Legislator Tsai Huang-liang presented Liu's indictment documents and accused MOFA of shielding her from accountability. Caucus whip Wang Chin-chu emphasized that while MOFA could assert diplomatic immunity and recall Liu, it should never cover up abuse of foreign workers.

Legislator Huang Shu-ying cited labor law violations regarding work hours, minimum wage, and withholding of documents, stating that MOFA had broken both Taiwanese and U.S. laws. The Council of Labor Affairs, however, reiterated that MOFA's hiring practices fell outside normal legal constraints.

Legislator Huang Wei-che mocked the claim that the helper "voluntarily agreed" to wage deductions, questioning whether she was coerced into signing such statements by MOFA.

=== Labor groups' response ===
Son Yu-lien, Secretary-General of the Taiwan Labor Front, stated that the Labor Standards Act caps deductions for room and board at 30% of wages, while MOFA's deductions exceeded 60%. He emphasized that the helper's wage was below Taiwan's legal minimum, accusing MOFA of leading labor exploitation.

Taiwanese labor and human rights groups claimed Liu's abuse seriously damaged Taiwan's global image and questioned whether legal and compensation fees should be covered with public funds.

Hsu Chia-chun of the Taiwan International Workers' Association condemned the widespread abuse of "consent forms" used by employers to force migrant workers into signing away their rights—such as waiving rest days or surrendering personal documents—which constitutes exploitation under Civil Code Article 74 on unconscionable contracts.

==== Public Opinion and Media ====
Former TECRO Representative Joseph Wu noted that misconduct by senior overseas staff was not rare, citing previous scandals in Fiji and other missions. A senior MOFA official in Japan disclosed that bringing domestic workers from the Philippines to the U.S. while underpaying them was common among Taiwanese diplomats, saying Liu's case was "only the tip of the iceberg".

Former Foreign Minister Chen Chien-jen recounted that in 1979, following the U.S.-ROC diplomatic break, a student named Liu Shanshan (Jacqueline Liu) gave up her green card and wrote to President Chiang Ching-kuo expressing her patriotism and desire to return to Taiwan. At the time, she was seen as a highly patriotic youth.

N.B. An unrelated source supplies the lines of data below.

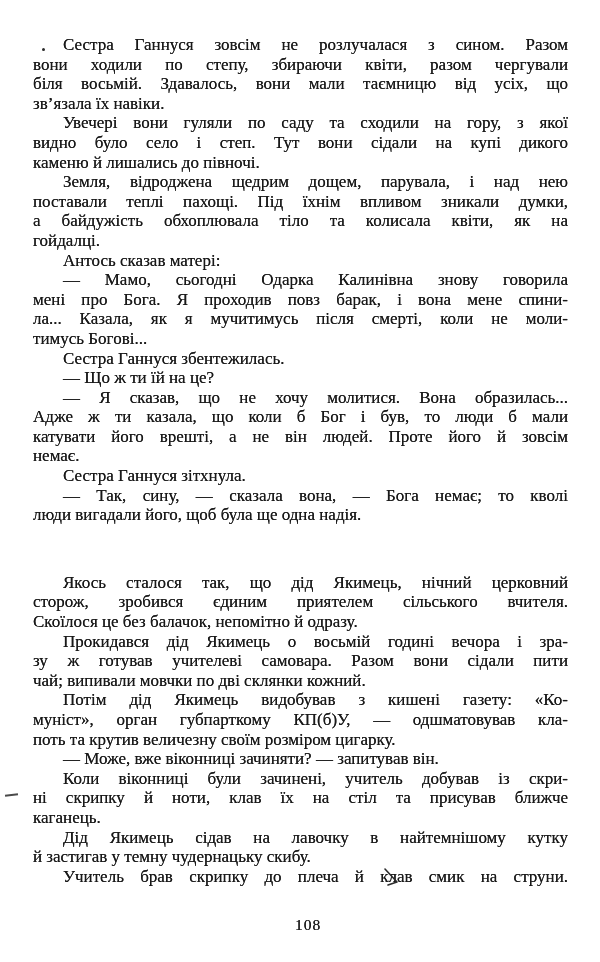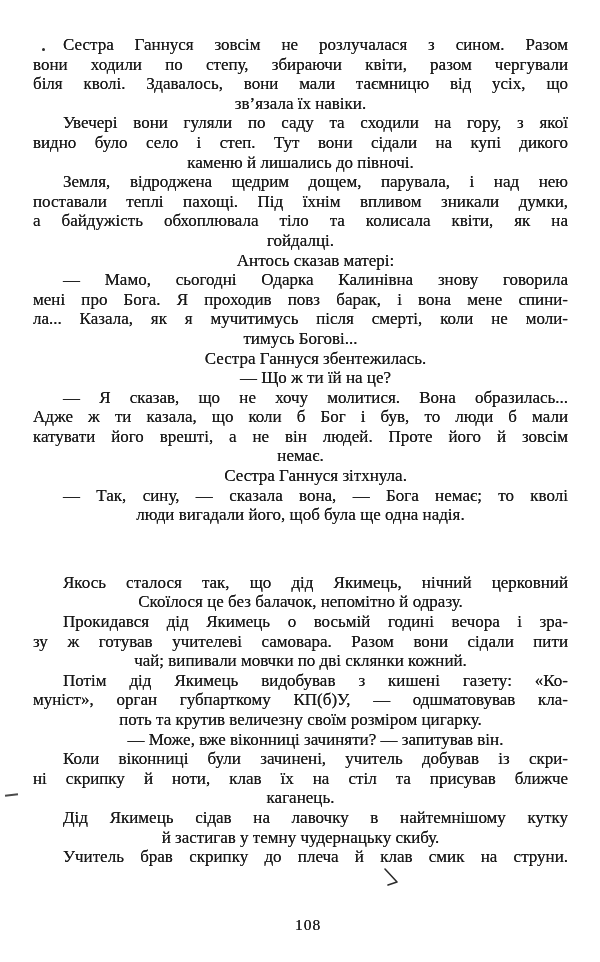--- a/index.html
+++ b/index.html
@@ -21,21 +21,21 @@
     font-family: "Liberation Serif", "DejaVu Serif", serif;
     font-size: 17px;
     line-height: 19.6px;
     color: #191919;
   }
   .para { margin: 0; }
   .para.gap { margin-top: 48px; }
   .line {
     min-height: 19.6px;
     text-shadow: 0 0 0.6px rgba(0,0,0,0.8);
-    text-align: center;
+    text-align: left;
   }
   .line.j {
     text-align: justify;
     text-align-last: justify;
   }
   .line.in { padding-left: 30px; }
   .footer {
     position: absolute;
     top: 916px;
     left: 8px;
@@ -73,21 +73,21 @@
   }
 </style>
 </head>
 <body>
 
 <div class="page">
   <div>
       <div class="para">
         <div class="line in j">Сестра Ганнуся зовсім не розлучалася з сином. Разом</div>
         <div class="line j">вони ходили по степу, збираючи квіти, разом чергували</div>
-        <div class="line j">біля кволі. Здавалось, вони мали таємницю від усіх, що</div>
+        <div class="line j">біля восьмій. Здавалось, вони мали таємницю від усіх, що</div>
         <div class="line">зв’язала їх навіки.</div>
       </div>
       <div class="para">
         <div class="line in j">Увечері вони гуляли по саду та сходили на гору, з якої</div>
         <div class="line j">видно було село і степ. Тут вони сідали на купі дикого</div>
         <div class="line">каменю й лишались до півночі.</div>
       </div>
       <div class="para">
         <div class="line in j">Земля, відроджена щедрим дощем, парувала, і над нею</div>
         <div class="line j">поставали теплі пахощі. Під їхнім впливом зникали думки,</div>
@@ -117,20 +117,21 @@
       </div>
       <div class="para">
         <div class="line in">Сестра Ганнуся зітхнула.</div>
       </div>
       <div class="para">
         <div class="line in j">— Так, сину, — сказала вона, — Бога немає; то кволі</div>
         <div class="line">люди вигадали його, щоб була ще одна надія.</div>
       </div>
       <div class="para gap">
         <div class="line in j">Якось сталося так, що дід Якимець, нічний церковний</div>
+        <div class="line j">сторож, зробився єдиним приятелем сільського вчителя.</div>
         <div class="line">Скоїлося це без балачок, непомітно й одразу.</div>
       </div>
       <div class="para">
         <div class="line in j">Прокидався дід Якимець о восьмій годині вечора і зра-</div>
         <div class="line j">зу ж готував учителеві самовара. Разом вони сідали пити</div>
         <div class="line">чай; випивали мовчки по дві склянки кожний.</div>
       </div>
       <div class="para">
         <div class="line in j">Потім дід Якимець видобував з кишені газету: «Ко-</div>
         <div class="line j">муніст», орган губпарткому КП(б)У, — одшматовував кла-</div>

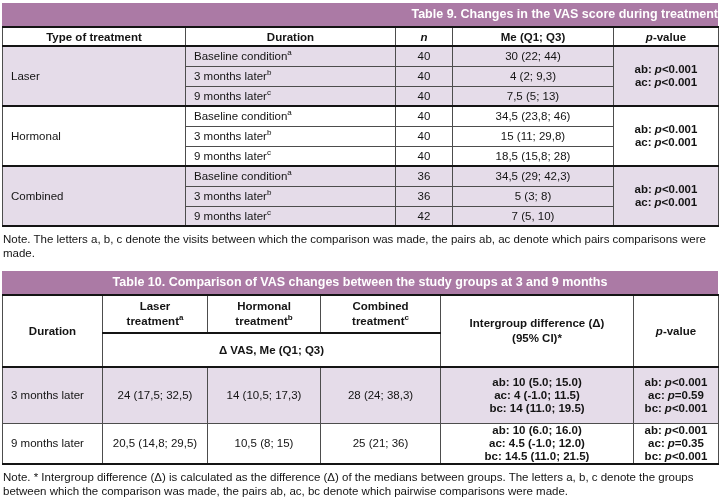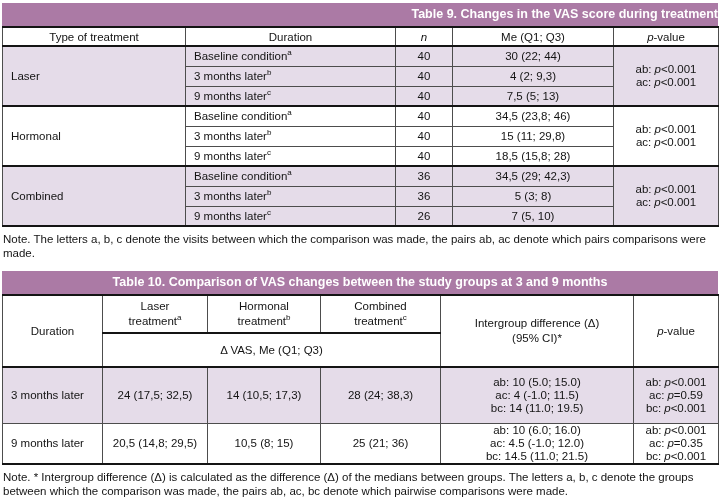--- a/index.html
+++ b/index.html
@@ -31,27 +31,27 @@
     border-top: 2.5px solid #141414;
     border-bottom: 2px solid #141414;
   }
   th, td {
     border: 1px solid #4d4d4d;
     font-size: 11.5px;
     padding: 0 3px;
     text-align: center;
     vertical-align: middle;
   }
-  thead th { border-bottom: 2px solid #141414; font-weight: normal; }
+  thead th { border-bottom: 2px solid #141414; font-weight: bold; }
   .shade { background: var(--shaded-row-bg, #e5dce9); }
   .col-left { text-align: left; padding-left: 8px; }
   sup { font-size: 8px; line-height: 0; }
   i { font-style: italic; }
   .pair { margin-right: 3px; }
-  .pline, .multi div { line-height: 13px; }
+  .pline, .multi div { line-height: 13px; font-weight: bold; }
   .note {
     font-size: 11.5px;
     line-height: 14px;
     margin: 5px 1px 0 1px;
     text-align: left;
   }
 
   
   .t9 thead th { height: 19px; }
   .t9 tbody td { height: 20px; }
@@ -139,21 +139,21 @@
         <div class="pline"><span class="pair">ac:</span><i>p</i><span>&lt;0.001</span></div>
       </td>
     </tr>
     <tr class="shade">
       <td class="col-left"><span>3 months later</span><sup>b</sup></td>
       <td>36</td>
       <td>5 (3; 8)</td>
     </tr>
     <tr class="shade">
       <td class="col-left"><span>9 months later</span><sup>c</sup></td>
-      <td>26</td>
+      <td>42</td>
       <td>7 (5, 10)</td>
     </tr>
   </tbody>
 </table>
 
 <div class="note">Note. The letters a, b, c denote the visits between which the comparison was made, the pairs ab, ac denote which pairs comparisons were made.</div>
 
 <div class="titlebar t10-bar">
   <div>Table 10. Comparison of VAS changes between the study groups at 3 and 9 months</div>
 </div>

Veteran journalist Liu Ping wrote in China Times that President Ma Ying-jeou should emulate Georgian President Eduard Shevardnadze by relinquishing diplomatic privileges and allowing U.S. courts to handle the case impartially.

Correspondent Tsao Yu-fen argued that the Liu case taught Taiwan's diplomats the importance of self-discipline, as misconduct could jeopardize not just personal careers but Taiwan's hard-won diplomatic achievements. She added that internal whistleblowing had collapsed, with disgruntled diplomats now bypassing internal procedures and turning directly to U.S. authorities.

==== Online reactions ====
Pro-Blue media reported that some overseas Taiwanese were angered, accusing the Filipino maid of being manipulative in order to obtain a green card. However, critics emphasized that regardless of intent, clear evidence of wrongdoing existed, and moral arguments were irrelevant in legal proceedings. Many netizens rejected these defenses, denouncing them as disgusting or even fabricated.

The majority of Taiwanese netizens believed Liu had committed a serious offense and brought shame to Taiwan on the international stage. Liu's name, which sounds like "6-3-3", was mocked online as it echoed President Ma’s failed campaign slogan (6% growth, 3% unemployment, US$30,000 per capita income), with some calling both "Ma's Achilles' heel".